Does Hosting the World Cup Actually Help You Win?
A look at 90+ years of World Cup data, and where the 2026 hosts might be headed.
While watching the 2026 World Cup I’ve been impressed so far by the host nations' performances. Both the USA and Mexico have won their opening two group stage games - quite convincingly at that - and Canada showed some quality against Qatar in their Matchday 2 fixture after a tricky opening game against Bosnia and Herzegovina. This made me wonder, how well do host’s usually play compared to normal at a World Cup?
To answer that, I found some open source data covering World Cup tournaments from 1930 - 2022, thanks to Josh Fjelstul’s fantastically maintained github repo. For every host nation since 1930, I took their finish as the host and compared it to their average finish across every other World Cup they’ve qualified for (both before and after hosting - so the full career average not just recent form coming in). The idea is to understand whether something about hosting leads to reaching a further stage in the competition. For countries that have hosted multiple times (like France, Mexico, and Brazil) I used their average finish as host.
The result: 16 of 19 hosts outperformed their career average, several by a wide margin. Uruguay (1930) and England (1966) both jumped the equivalent of 5.5 tournament stages compared to their historical norm - of course, both went on to win their respective tournaments. Chile (1962) and Argentina (1978) weren’t far behind in improvement either.
Only one host got worse relative to their average, Spain in 1982. South Africa (2010) and Qatar (2022) were the only two who landed exactly on their typical level - likely due to typical group stage exits in the case of South Africa, while Qatar’s time as host was their first qualification.
However, most countries have only hosted the World Cup once, so we’re working with a very small sample which means a single data point (one great or terrible tournament) carries a lot of statistical weight. I wouldn’t run a regression on this and call it proof, but with 16 of 19 cases pointing in the same direction, it’s a pattern worth considering. With this in mind, I’m keen to see how this year’s three host nations continue to progress through the tournament. Will the home advantage continue to play out in this way, with teams over performing? My money’s on yes - but I’d love to hear your theory: crowd support, lack of travel, or federations simply building stronger squads around a home tournament?
This is the first post on The Numbers Game, if you’re into this kind of historical sports data digging, I’ll be doing one of these most weeks. If that sounds like your thing, subscribe below and you’ll get the next one straight to your inbox. While the World Cup is ongoing, I’ll be focussing on that, but will open up to other sports such as basketball and baseball as those seasons continue and pick back up! Feel free to reply with ideas or questions you’d like me to try answering, or other sports/datasets you’d like me to take a look at!

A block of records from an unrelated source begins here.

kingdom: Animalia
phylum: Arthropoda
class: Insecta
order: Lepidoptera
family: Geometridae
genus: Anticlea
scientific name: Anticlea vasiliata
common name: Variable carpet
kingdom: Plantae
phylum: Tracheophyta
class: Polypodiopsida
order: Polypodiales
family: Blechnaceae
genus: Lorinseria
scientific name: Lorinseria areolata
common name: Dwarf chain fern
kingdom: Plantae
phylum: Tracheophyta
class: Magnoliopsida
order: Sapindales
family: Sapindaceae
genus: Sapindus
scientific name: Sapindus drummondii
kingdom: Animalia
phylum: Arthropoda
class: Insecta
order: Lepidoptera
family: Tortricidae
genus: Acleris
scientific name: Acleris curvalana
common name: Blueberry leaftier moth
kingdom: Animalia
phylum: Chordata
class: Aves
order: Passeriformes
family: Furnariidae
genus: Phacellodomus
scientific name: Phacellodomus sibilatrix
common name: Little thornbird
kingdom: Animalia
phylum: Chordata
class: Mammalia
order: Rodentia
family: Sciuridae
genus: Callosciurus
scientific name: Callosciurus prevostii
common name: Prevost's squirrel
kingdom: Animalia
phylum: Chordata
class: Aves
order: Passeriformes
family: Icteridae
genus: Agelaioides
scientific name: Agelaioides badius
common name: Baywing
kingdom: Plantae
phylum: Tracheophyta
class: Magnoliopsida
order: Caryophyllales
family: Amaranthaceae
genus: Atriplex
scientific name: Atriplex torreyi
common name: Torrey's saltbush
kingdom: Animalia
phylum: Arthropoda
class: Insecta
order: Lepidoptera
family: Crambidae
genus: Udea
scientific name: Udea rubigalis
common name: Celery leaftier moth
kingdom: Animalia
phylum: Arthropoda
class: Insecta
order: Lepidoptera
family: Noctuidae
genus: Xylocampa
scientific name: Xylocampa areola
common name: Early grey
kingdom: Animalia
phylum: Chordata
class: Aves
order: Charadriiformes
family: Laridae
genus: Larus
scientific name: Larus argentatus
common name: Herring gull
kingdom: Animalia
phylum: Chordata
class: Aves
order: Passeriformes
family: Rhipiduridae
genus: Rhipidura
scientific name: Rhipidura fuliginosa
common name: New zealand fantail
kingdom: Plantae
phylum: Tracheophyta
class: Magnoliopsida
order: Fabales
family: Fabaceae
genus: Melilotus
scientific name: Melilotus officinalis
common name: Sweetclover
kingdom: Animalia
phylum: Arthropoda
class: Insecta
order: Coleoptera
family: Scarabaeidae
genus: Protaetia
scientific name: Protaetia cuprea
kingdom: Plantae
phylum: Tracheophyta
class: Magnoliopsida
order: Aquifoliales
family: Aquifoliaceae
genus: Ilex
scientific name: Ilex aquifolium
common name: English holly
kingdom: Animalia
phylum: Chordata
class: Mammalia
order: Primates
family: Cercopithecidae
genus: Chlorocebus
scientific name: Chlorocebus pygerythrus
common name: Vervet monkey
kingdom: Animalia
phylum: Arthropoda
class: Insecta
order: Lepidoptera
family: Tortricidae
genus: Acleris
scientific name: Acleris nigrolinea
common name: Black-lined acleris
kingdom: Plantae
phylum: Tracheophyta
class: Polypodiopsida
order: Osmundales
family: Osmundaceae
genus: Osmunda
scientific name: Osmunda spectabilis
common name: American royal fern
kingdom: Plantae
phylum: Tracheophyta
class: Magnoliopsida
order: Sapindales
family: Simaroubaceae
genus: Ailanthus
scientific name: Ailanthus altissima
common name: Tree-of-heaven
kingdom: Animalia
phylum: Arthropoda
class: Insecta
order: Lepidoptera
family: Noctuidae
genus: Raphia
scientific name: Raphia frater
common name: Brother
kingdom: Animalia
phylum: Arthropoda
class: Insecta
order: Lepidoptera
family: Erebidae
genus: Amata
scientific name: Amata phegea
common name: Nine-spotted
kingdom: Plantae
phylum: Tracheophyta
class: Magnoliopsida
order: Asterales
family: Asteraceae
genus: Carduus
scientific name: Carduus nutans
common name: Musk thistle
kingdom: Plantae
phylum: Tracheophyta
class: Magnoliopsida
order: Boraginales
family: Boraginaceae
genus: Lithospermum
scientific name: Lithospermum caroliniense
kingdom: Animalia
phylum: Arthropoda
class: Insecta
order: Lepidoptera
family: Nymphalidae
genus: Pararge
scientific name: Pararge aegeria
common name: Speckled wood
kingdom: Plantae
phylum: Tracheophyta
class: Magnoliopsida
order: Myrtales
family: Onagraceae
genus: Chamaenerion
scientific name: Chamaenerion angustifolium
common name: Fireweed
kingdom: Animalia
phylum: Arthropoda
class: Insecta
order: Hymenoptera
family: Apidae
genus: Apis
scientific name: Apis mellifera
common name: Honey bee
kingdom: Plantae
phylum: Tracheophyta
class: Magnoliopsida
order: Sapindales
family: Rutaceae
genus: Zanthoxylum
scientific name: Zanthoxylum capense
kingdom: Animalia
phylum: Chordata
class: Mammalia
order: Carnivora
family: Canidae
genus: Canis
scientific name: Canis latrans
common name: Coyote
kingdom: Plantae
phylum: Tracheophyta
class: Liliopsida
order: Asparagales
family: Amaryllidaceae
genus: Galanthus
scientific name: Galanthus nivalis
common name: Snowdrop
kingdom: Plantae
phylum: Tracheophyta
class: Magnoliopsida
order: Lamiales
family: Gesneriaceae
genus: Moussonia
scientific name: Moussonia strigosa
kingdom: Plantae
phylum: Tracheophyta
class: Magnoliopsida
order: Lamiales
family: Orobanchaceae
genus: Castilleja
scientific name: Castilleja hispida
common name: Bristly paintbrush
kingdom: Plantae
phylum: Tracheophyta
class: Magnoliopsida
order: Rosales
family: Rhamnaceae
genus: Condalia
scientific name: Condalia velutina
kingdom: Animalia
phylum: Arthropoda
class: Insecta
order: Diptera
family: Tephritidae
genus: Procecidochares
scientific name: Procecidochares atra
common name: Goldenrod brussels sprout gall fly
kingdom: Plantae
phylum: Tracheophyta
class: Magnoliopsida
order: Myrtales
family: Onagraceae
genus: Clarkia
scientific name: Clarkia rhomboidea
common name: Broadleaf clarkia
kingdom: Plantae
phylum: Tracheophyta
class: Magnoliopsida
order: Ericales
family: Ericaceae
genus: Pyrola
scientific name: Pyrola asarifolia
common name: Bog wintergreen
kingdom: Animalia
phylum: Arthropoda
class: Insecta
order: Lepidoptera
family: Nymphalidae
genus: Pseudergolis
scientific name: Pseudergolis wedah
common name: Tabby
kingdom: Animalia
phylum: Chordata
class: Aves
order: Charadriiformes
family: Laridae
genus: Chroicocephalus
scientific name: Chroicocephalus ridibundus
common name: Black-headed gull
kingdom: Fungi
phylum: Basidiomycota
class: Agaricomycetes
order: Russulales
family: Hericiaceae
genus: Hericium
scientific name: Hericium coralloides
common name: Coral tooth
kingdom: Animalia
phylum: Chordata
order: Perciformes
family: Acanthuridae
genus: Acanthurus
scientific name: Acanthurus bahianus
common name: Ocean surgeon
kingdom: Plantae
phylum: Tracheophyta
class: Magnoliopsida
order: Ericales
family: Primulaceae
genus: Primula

I think also particularly in the early years of hosting that there were off-pitch factors that led to host nations' performances. Whether it be Mussolini's handpicking of refs for the 1934 World Cup, Argentina's antics in their home tournament in 78 or even England sending Portugal to Merseyside for a World Cup Semi Final (Vs England) in Wembley. A lot of the early modern world cups are marred by controversy and scandal.
Solid post! The trend is already set to continue for at least 1/3 hosts as Canada didn’t even manage a point in Qatar last time around and are through to the knockout stage this time!